Après la Grèce, les marchés financiers ont braqué leurs projecteurs - ou plutôt leurs bazookas - sur l'Italie. La crise de confiance est telle que les taux d'intérêt sur les obligations italiennes sont passés de 4 à 7,5%, assez pour étrangler le pays.

Mais est-ce que l'Italie mérite ce qui lui arrive? Pas vraiment. Il n'y a aucune commune mesure entre le cas italien et le cas grec. L'Italie n'est pas en faillite technique, n'est pas paralysée par une crise sociale. Elle est relativement bien gérée, malgré les frasques de son pathétique premier ministre, Silvio Berlusconi. Aucun élément nouveau non plus dans la situation interne italienne qui justifierait que l'on panique maintenant quand on ne le faisait pas il y a un an. En fait, il n'y a pas de crise italienne.

La crise de confiance des marchés envers l'Italie reflète davantage les effets pervers de la domination des marchés financiers, la vulnérabilité de ceux-ci à l'endettement excessif et à ses conséquences en cascade, et les impacts dévastateurs de la spéculation qui transforme les situations difficiles en situations insolubles.

L'Italie n'est évidemment pas un modèle. C'est l'un des pays du G20 les plus endettés, avec une dette publique équivalant à 121% de son PIB. C'est énorme. Par comparaison, la dette canadienne atteint 80% du PIB, comme en Allemagne ou en Grande-Bretagne. Mais ce taux d'endettement italien n'a rien de soudain. Il était déjà à 120% en 1995, il a baissé légèrement au tournant du millénaire pour retrouver ce niveau à cause de la récession.

Il n'y a donc pas eu d'explosion incontrôlable. Le déficit a été relativement bien maîtrisé pendant la récession. La reprise est très lente, mais l'Italie n'a pas eu à composer avec une crise structurelle, comme en Irlande ou en Espagne. Pas de bulles, pas d'endettement excessif des ménages. Et son plan de retour au déficit zéro pour 2013, qui comporte des failles, mais qui est sérieux dans l'ensemble.

Cet endettement chronique, très sérieux, exigeait très certainement un coup de barre vigoureux, parce que ce n'était pas soutenable à long terme. Mais cette situation ne méritait pas non plus des réactions de panique. Rien ne permettait de croire que l'Italie serait incapable de respecter ses engagements envers ses créanciers.
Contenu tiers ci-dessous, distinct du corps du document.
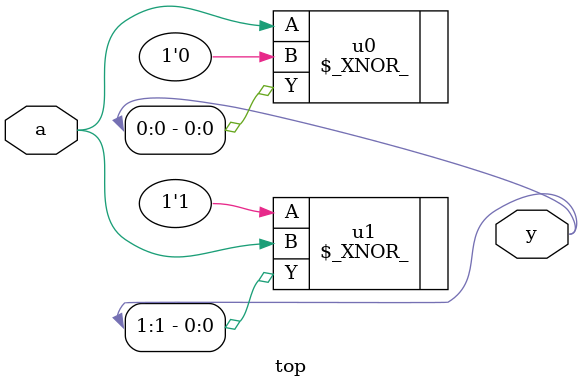
<source format=v>
module top(input a, output [1:0] y);
\$_XNOR_ u0(.A(a), .B(1'b0), .Y(y[0]));
\$_XNOR_ u1(.A(1'b1), .B(a), .Y(y[1]));
endmodule

</source>
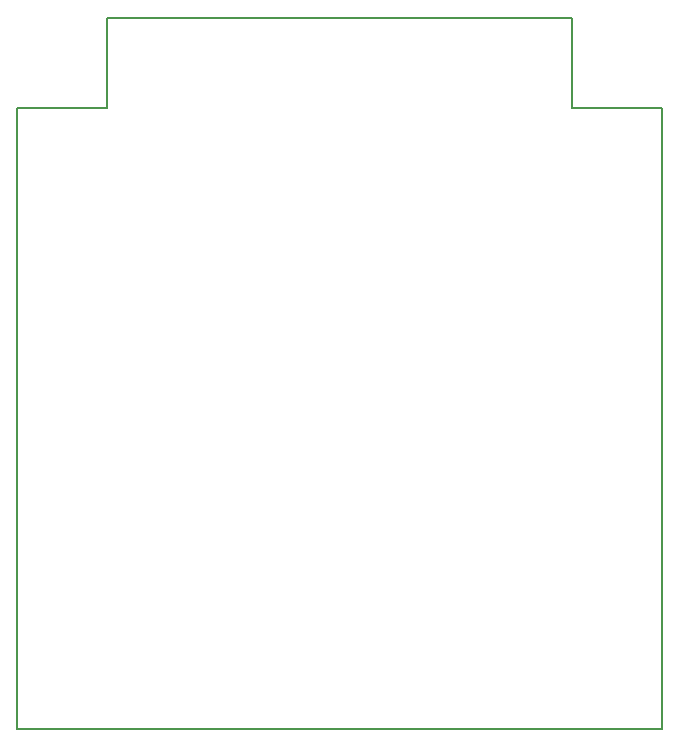
<source format=gbr>
G04 #@! TF.GenerationSoftware,KiCad,Pcbnew,(5.0.0-3-g5ebb6b6)*
G04 #@! TF.CreationDate,2018-09-09T10:20:45+01:00*
G04 #@! TF.ProjectId,EngineersThumb,456E67696E656572735468756D622E6B,rev?*
G04 #@! TF.SameCoordinates,Original*
G04 #@! TF.FileFunction,Profile,NP*
%FSLAX46Y46*%
G04 Gerber Fmt 4.6, Leading zero omitted, Abs format (unit mm)*
G04 Created by KiCad (PCBNEW (5.0.0-3-g5ebb6b6)) date Sunday, 09 September 2018 at 10:20:45*
%MOMM*%
%LPD*%
G01*
G04 APERTURE LIST*
%ADD10C,0.150000*%
G04 APERTURE END LIST*
D10*
X171450000Y-49530000D02*
X171450000Y-102108000D01*
X163830000Y-49530000D02*
X171450000Y-49530000D01*
X163830000Y-41910000D02*
X163830000Y-49530000D01*
X124460000Y-41910000D02*
X163830000Y-41910000D01*
X124460000Y-49530000D02*
X124460000Y-41910000D01*
X116840000Y-49530000D02*
X124460000Y-49530000D01*
X116840000Y-102108000D02*
X116840000Y-49530000D01*
X171450000Y-102108000D02*
X116840000Y-102108000D01*
M02*

</source>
Pourquoi alors la panique? Un effet de contagion après la crise grecque et les carences observées dans l'encadrement européen. Une tendance à amalgamer les pays méditerranéens d'une façon qui comporte, j'en suis convaincu, un certain mépris et une méconnaissance politique de l'Europe du sud de la part des places financières anglo-saxonnes de Londres et de New York qui, en outre, on toujours eu un parti pris anti-euro.
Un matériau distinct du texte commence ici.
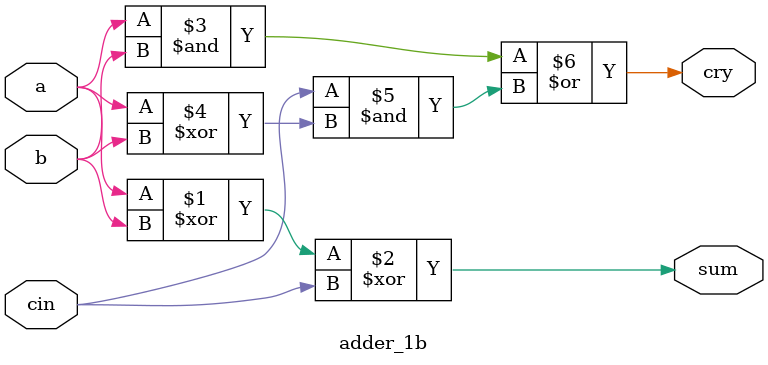
<source format=v>
/* Chen Grapel. Logic Design Course Exercise 1 (part B): 1-bit adder. Filename: SEC2_A.v */
`timescale 1ns / 100ps// result evaluated every 1nsec with 100psec resolution

module adder_1b(input a,b,cin,output sum,cry);// module name and ports list

	// implementations of 1bit adder logic functions:
	assign sum=(a^b^cin);
	assign cry=((a&b)|(cin&(a^b)));
	
endmodule

</source>
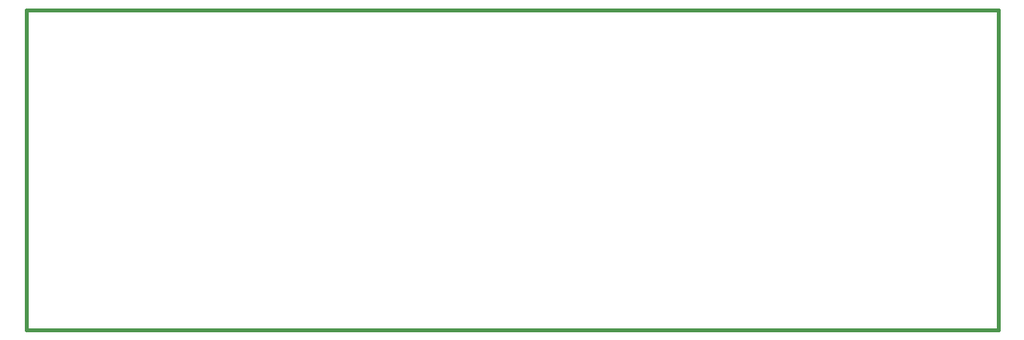
<source format=gbr>
G04 Layer_Color=32768*
%FSLAX25Y25*%
%MOIN*%
%TF.FileFunction,Mechanical*%
%TF.Part,Single*%
G01*
G75*
%ADD28C,0.01575*%
D28*
X47244Y70866D02*
Y208661D01*
Y70866D02*
X464567D01*
X464567Y70866D01*
Y208661D01*
X464567Y208661D02*
X464567Y208661D01*
X47244Y208661D02*
X464567D01*
%TF.MD5,67CEE8469E21AF70313C2D54968CCC11*%
M02*

</source>
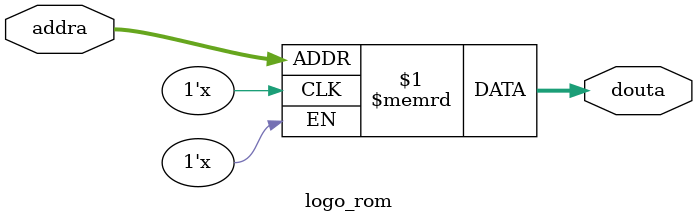
<source format=v>
module logo_rom(
      //input            clka, // input wire clka
      input    [11:0]  addra, // input wire [11 : 0] addra
      output   [11:0]  douta  // output wire [11 : 0] douta
      );
      
      parameter ram_size = 4096; 
      (* ram_init_file = "D:/source/quartus/exp09_3_2/red.mif" *) reg [11:0] ram[ram_size-1:0];
      
      assign douta = ram[addra];
      
endmodule

</source>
Et derrière ces craintes, quelque chose de très réel, la vulnérabilité des marchés financiers mondiaux à des effets dominos. La peur que, par exemple, des banques peu solides soient fragilisées si elles détiennent trop de titres italiens. Ou que les mécanismes mis en place par l'Europe soient insuffisants pour soutenir l'énorme dette italienne de 1900 milliards d'euros. Le tout amplifié par le jeu de la spéculation.
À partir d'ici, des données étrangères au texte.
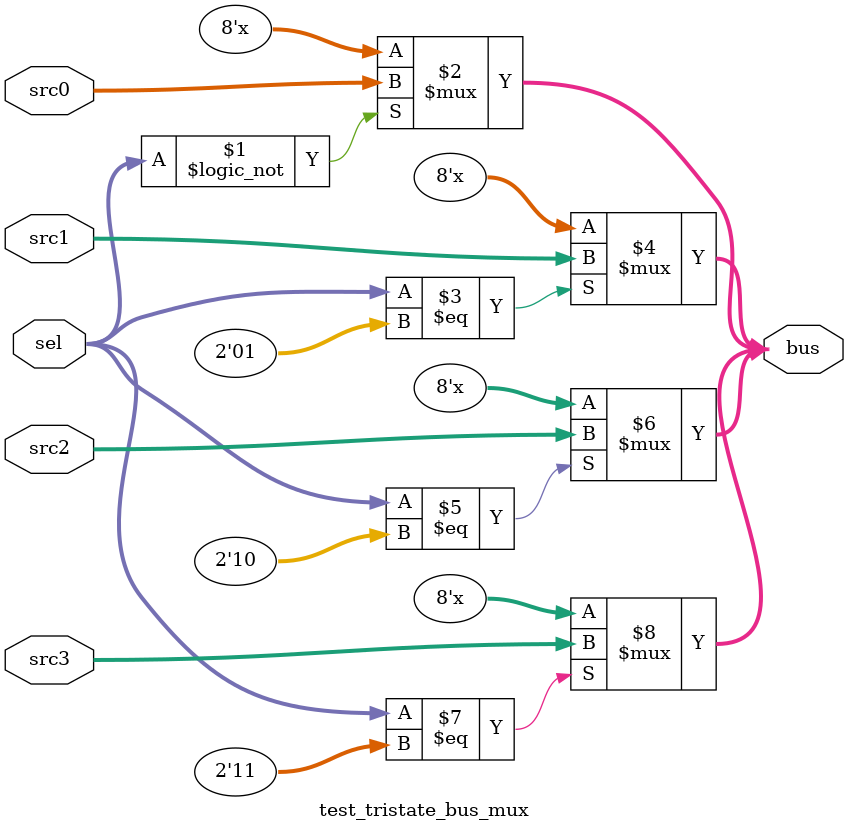
<source format=v>

module test_tristate_bus_mux(
  input [7:0] src0,
  input [7:0] src1,
  input [7:0] src2,
  input [7:0] src3,
  input [1:0] sel,
  output wire [7:0] bus
);
  assign bus = (sel == 2'd0) ? src0 : 8'bz;
  assign bus = (sel == 2'd1) ? src1 : 8'bz;
  assign bus = (sel == 2'd2) ? src2 : 8'bz;
  assign bus = (sel == 2'd3) ? src3 : 8'bz;
endmodule

</source>
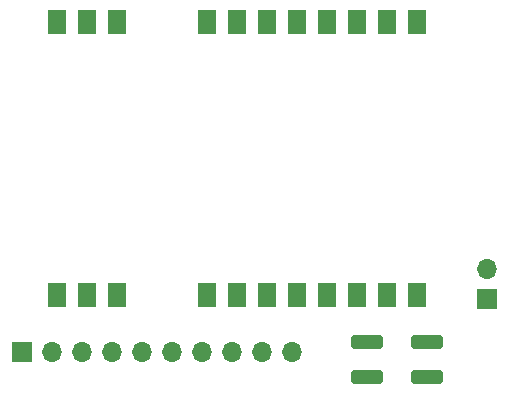
<source format=gts>
G04 #@! TF.GenerationSoftware,KiCad,Pcbnew,8.0.8*
G04 #@! TF.CreationDate,2025-02-15T12:45:03+02:00*
G04 #@! TF.ProjectId,E900M30S shield,45393030-4d33-4305-9320-736869656c64,rev?*
G04 #@! TF.SameCoordinates,Original*
G04 #@! TF.FileFunction,Soldermask,Top*
G04 #@! TF.FilePolarity,Negative*
%FSLAX46Y46*%
G04 Gerber Fmt 4.6, Leading zero omitted, Abs format (unit mm)*
G04 Created by KiCad (PCBNEW 8.0.8) date 2025-02-15 12:45:03*
%MOMM*%
%LPD*%
G01*
G04 APERTURE LIST*
G04 Aperture macros list*
%AMRoundRect*
0 Rectangle with rounded corners*
0 $1 Rounding radius*
0 $2 $3 $4 $5 $6 $7 $8 $9 X,Y pos of 4 corners*
0 Add a 4 corners polygon primitive as box body*
4,1,4,$2,$3,$4,$5,$6,$7,$8,$9,$2,$3,0*
0 Add four circle primitives for the rounded corners*
1,1,$1+$1,$2,$3*
1,1,$1+$1,$4,$5*
1,1,$1+$1,$6,$7*
1,1,$1+$1,$8,$9*
0 Add four rect primitives between the rounded corners*
20,1,$1+$1,$2,$3,$4,$5,0*
20,1,$1+$1,$4,$5,$6,$7,0*
20,1,$1+$1,$6,$7,$8,$9,0*
20,1,$1+$1,$8,$9,$2,$3,0*%
G04 Aperture macros list end*
%ADD10R,1.700000X1.700000*%
%ADD11O,1.700000X1.700000*%
%ADD12RoundRect,0.250000X-1.100000X0.325000X-1.100000X-0.325000X1.100000X-0.325000X1.100000X0.325000X0*%
%ADD13R,1.510000X2.080000*%
G04 APERTURE END LIST*
D10*
G04 #@! TO.C,J1*
X119380000Y-128905000D03*
D11*
X121920000Y-128905000D03*
X124460000Y-128905000D03*
X127000000Y-128905000D03*
X129540000Y-128905000D03*
X132080000Y-128905000D03*
X134620000Y-128905000D03*
X137160000Y-128905000D03*
X139700000Y-128905000D03*
X142240000Y-128905000D03*
G04 #@! TD*
D10*
G04 #@! TO.C,J2*
X158750000Y-124460000D03*
D11*
X158750000Y-121920000D03*
G04 #@! TD*
D12*
G04 #@! TO.C,C1*
X148590000Y-128065000D03*
X148590000Y-131015000D03*
G04 #@! TD*
D13*
G04 #@! TO.C,U1*
X122330000Y-124110000D03*
X124870000Y-124110000D03*
X127410000Y-124110000D03*
X135010000Y-124110000D03*
X137550000Y-124110000D03*
X140090000Y-124110000D03*
X142630000Y-124110000D03*
X145170000Y-124110000D03*
X147710000Y-124110000D03*
X150250000Y-124110000D03*
X152790000Y-124110000D03*
X152790000Y-100960000D03*
X150250000Y-100960000D03*
X147710000Y-100960000D03*
X145170000Y-100960000D03*
X142630000Y-100960000D03*
X140090000Y-100960000D03*
X137550000Y-100960000D03*
X135010000Y-100960000D03*
X127410000Y-100960000D03*
X124870000Y-100960000D03*
X122330000Y-100960000D03*
G04 #@! TD*
D12*
G04 #@! TO.C,C2*
X153670000Y-128065000D03*
X153670000Y-131015000D03*
G04 #@! TD*
M02*

</source>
Et cela plonge l'Italie dans un véritable cercle vicieux. L'Italien peut gérer sa dette. Mais quand les marchés, paniqués, font grimper les taux qu'elle doit payer sur ses emprunts, ils créent une situation où l'Italie, prise à la gorge, ne pourra plus s'en tirer. Une dynamique circulaire où les peurs des marchés créent une situation qui confirmera leurs peurs.

C'est dans ce contexte que s'inscrit le départ de Silvio Berlusconi et son remplacement possible par Mario Monti, un économiste réputé. Ce changement ne réglera pas les problèmes comme par enchantement, mais il calmera peut-être des marchés qui carburent parfois à la pensée magique.